This study began with the question about the frequency of pathogenic germline variants in Japanese breast cancer patients. Previous studies reported the frequency of BRCA1/2 germline variants in high risk cohort of familial breast cancer patients, but the frequency in unselected Japanese breast cancer cohort was not reported when this study was initiated. In addition, characteristics of breast cancers that developed in patients with germline variants has not been fully elucidated. We established the biobank to collect tissue and blood samples from breast cancer patients in 2011, which enabled us to investigate these questions.
We used DNA extracted from blood cells to identify germline variants, and 11 genes implicated in hereditary breast cancer were studied by targeted-capture sequencing for 1,995 unselected Japanese women with breast cancer. Pathogenic variants were identified in 101 patients (5.1%), which included 62 BRCA2 and 15 BRCA1 mutations, which was equivalent to the previously reported frequency in the Japanese1 and Chinese cohorts2. Pathogenic variants were more frequently identified in patients with a family history of breast cancer (n = 41, 11.0%), compared with those without (n = 50, 3.4%) (P < 0.00001). Of the analyzed genes, BRCA2 was the most frequently mutated in both patients with and without a family history (see accompanying figure).
Given the higher proportion of BRCA1/2 genes, then we focused on the patients with BRCA1/2 mutations. Somatic mutations and copy number changes in the accompanying tumors were also interrogated for those patients, for whom tumor samples were available, in order to link the germline risk alleles to the associated genetic alterations. BRCA1/2 are tumor suppressor genes, and it is expected that majority of tumors that develop in cases with germline pathogenic variants lose normal alleles through LOH (loss of heterozygosity) or somatic mutation, resulting in biallelic inactivation of these genes. However, in reality, genomic sequencing of tumors with BRCA1/2 germline pathogenic variants revealed that both alleles are not always inactivated. It has been reported that about half of BRCA2 variant breast cancers and 10% of BRCA1 variant breast cancers have an intact allele3. In our study, biallelic inactivation was observed in 86% and 72% of tumors with germline BRCA1 and BRCA2 mutations, respectively. We revealed that biallelic inactivation was associated with more extensive deletions, copy neutral LOH and gain with LOH (see accompanying figure). Strikingly, TP53 and RB1 mutations were frequently observed in BRCA1- (94%) and BRCA2- (9.7%) mutated tumors with biallelic inactivation. Inactivation of TP53 and RB1 together with BRCA1 and BRCA2, respectively, involved LOH of chromosomes 17 and 13. The previous study3 showed no significant clinical differences between tumors with and without biallelic inactivation of BRCA1/2. Surprisingly, however, the patients with biallelic inactivation in our cohort showed a significantly younger onset than those without (see accompanying figure).
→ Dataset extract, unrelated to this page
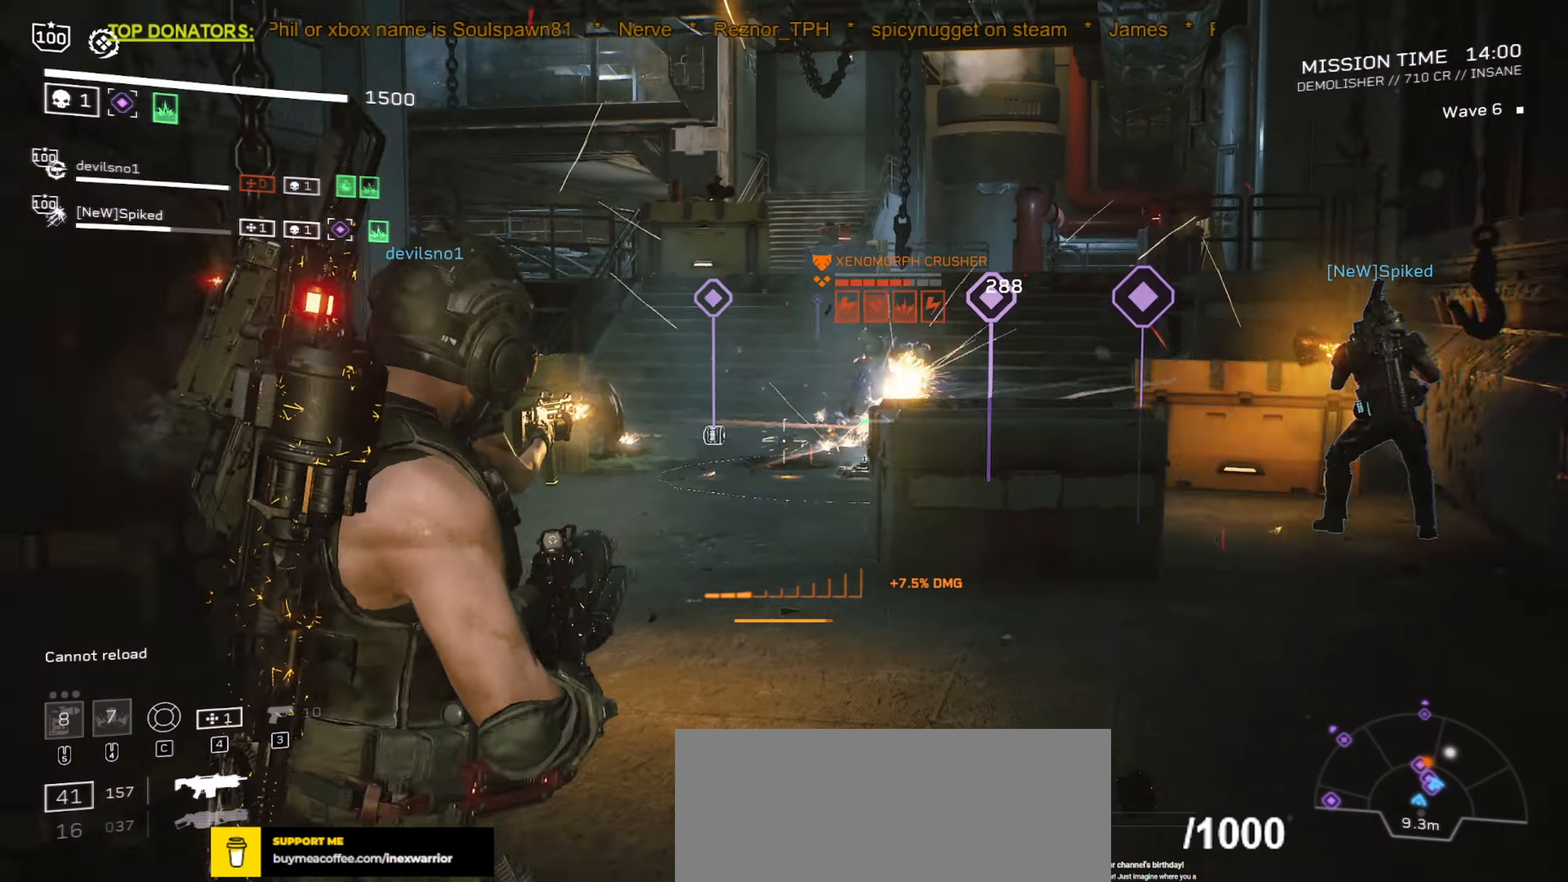
{"keys": [], "mouse": [], "events": [[150, "w", "up"], [300, "d", "up"]]}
To summarize, we revealed that breast tumors with pathogenic germline BRCA1/2 variants show different genetic and clinical characteristics depending on the presence or absence of biallelic inactivation of these genes. Our data also highlights the importance of allelic status of cancer driver genes and the heterogeneity of breast cancers with germline variants. Further studies will be required to reveal the genomic landscape of breast tumors with germline variants in other breast cancer susceptibility genes.
- Momozawa, Y. et al. Germline pathogenic variants of 11 breast cancer genes in 7,051 Japanese patients and 11,241 controls. Nat Commun 9, 4083 (2018).
- Sun, J. et al. Germline Mutations in Cancer Susceptibility Genes in a Large Series of Unselected Breast Cancer Patients. Clin Cancer Res 23, 6113-6119 (2017).
- Maxwell, K.N. et al. BRCA locus-specific loss of heterozygosity in germline BRCA1 and BRCA2 carriers. Nat Commun 8, 319 (2017).